● What this task involves
Would you set down all of the entries below exactly as they stand?
---+---
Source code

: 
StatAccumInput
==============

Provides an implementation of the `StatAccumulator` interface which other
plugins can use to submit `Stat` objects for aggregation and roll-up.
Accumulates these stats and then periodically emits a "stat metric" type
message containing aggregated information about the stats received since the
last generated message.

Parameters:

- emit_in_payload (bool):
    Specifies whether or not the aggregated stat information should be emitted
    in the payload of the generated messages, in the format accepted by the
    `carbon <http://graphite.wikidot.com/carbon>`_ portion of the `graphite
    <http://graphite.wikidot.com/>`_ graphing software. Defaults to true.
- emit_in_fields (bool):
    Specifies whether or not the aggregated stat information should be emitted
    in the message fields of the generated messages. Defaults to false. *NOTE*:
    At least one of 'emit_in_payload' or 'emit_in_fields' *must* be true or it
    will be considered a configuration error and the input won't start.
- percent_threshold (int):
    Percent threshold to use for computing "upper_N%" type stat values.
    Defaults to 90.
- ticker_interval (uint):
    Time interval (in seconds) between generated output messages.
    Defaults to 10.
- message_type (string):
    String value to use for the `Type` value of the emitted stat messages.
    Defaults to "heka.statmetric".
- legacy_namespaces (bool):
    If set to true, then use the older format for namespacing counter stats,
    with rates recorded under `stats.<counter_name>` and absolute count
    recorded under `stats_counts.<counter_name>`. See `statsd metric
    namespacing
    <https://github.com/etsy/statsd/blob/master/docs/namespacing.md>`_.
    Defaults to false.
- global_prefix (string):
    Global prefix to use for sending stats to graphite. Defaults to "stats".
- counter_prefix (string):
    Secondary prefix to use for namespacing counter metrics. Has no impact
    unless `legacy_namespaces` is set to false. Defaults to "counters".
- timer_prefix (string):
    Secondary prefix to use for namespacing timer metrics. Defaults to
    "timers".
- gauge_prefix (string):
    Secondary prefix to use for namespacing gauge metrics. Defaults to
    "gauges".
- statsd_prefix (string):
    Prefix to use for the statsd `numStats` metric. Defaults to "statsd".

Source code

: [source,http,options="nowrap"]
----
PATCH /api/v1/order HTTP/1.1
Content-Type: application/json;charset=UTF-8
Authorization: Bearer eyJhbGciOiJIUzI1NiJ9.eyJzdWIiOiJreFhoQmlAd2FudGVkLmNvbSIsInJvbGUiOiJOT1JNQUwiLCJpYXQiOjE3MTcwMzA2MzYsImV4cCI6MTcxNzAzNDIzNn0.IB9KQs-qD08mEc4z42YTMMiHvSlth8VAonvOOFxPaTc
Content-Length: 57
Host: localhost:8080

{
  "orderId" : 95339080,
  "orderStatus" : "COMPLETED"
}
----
---+---
● Result for this task
Source code

: 
StatAccumInput
==============

Provides an implementation of the `StatAccumulator` interface which other
plugins can use to submit `Stat` objects for aggregation and roll-up.
Accumulates these stats and then periodically emits a "stat metric" type
message containing aggregated information about the stats received since the
last generated message.

Parameters:

- emit_in_payload (bool):
    Specifies whether or not the aggregated stat information should be emitted
    in the payload of the generated messages, in the format accepted by the
    `carbon <http://graphite.wikidot.com/carbon>`_ portion of the `graphite
    <http://graphite.wikidot.com/>`_ graphing software. Defaults to true.
- emit_in_fields (bool):
    Specifies whether or not the aggregated stat information should be emitted
    in the message fields of the generated messages. Defaults to false. *NOTE*:
    At least one of 'emit_in_payload' or 'emit_in_fields' *must* be true or it
    will be considered a configuration error and the input won't start.
- percent_threshold (int):
    Percent threshold to use for computing "upper_N%" type stat values.
    Defaults to 90.
- ticker_interval (uint):
    Time interval (in seconds) between generated output messages.
    Defaults to 10.
- message_type (string):
    String value to use for the `Type` value of the emitted stat messages.
    Defaults to "heka.statmetric".
- legacy_namespaces (bool):
    If set to true, then use the older format for namespacing counter stats,
    with rates recorded under `stats.<counter_name>` and absolute count
    recorded under `stats_counts.<counter_name>`. See `statsd metric
    namespacing
    <https://github.com/etsy/statsd/blob/master/docs/namespacing.md>`_.
    Defaults to false.
- global_prefix (string):
    Global prefix to use for sending stats to graphite. Defaults to "stats".
- counter_prefix (string):
    Secondary prefix to use for namespacing counter metrics. Has no impact
    unless `legacy_namespaces` is set to false. Defaults to "counters".
- timer_prefix (string):
    Secondary prefix to use for namespacing timer metrics. Defaults to
    "timers".
- gauge_prefix (string):
    Secondary prefix to use for namespacing gauge metrics. Defaults to
    "gauges".
- statsd_prefix (string):
    Prefix to use for the statsd `numStats` metric. Defaults to "statsd".

Source code

: [source,http,options="nowrap"]
----
PATCH /api/v1/order HTTP/1.1
Content-Type: application/json;charset=UTF-8
Authorization: Bearer eyJhbGciOiJIUzI1NiJ9.eyJzdWIiOiJreFhoQmlAd2FudGVkLmNvbSIsInJvbGUiOiJOT1JNQUwiLCJpYXQiOjE3MTcwMzA2MzYsImV4cCI6MTcxNzAzNDIzNn0.IB9KQs-qD08mEc4z42YTMMiHvSlth8VAonvOOFxPaTc
Content-Length: 57
Host: localhost:8080

{
  "orderId" : 95339080,
  "orderStatus" : "COMPLETED"
}
----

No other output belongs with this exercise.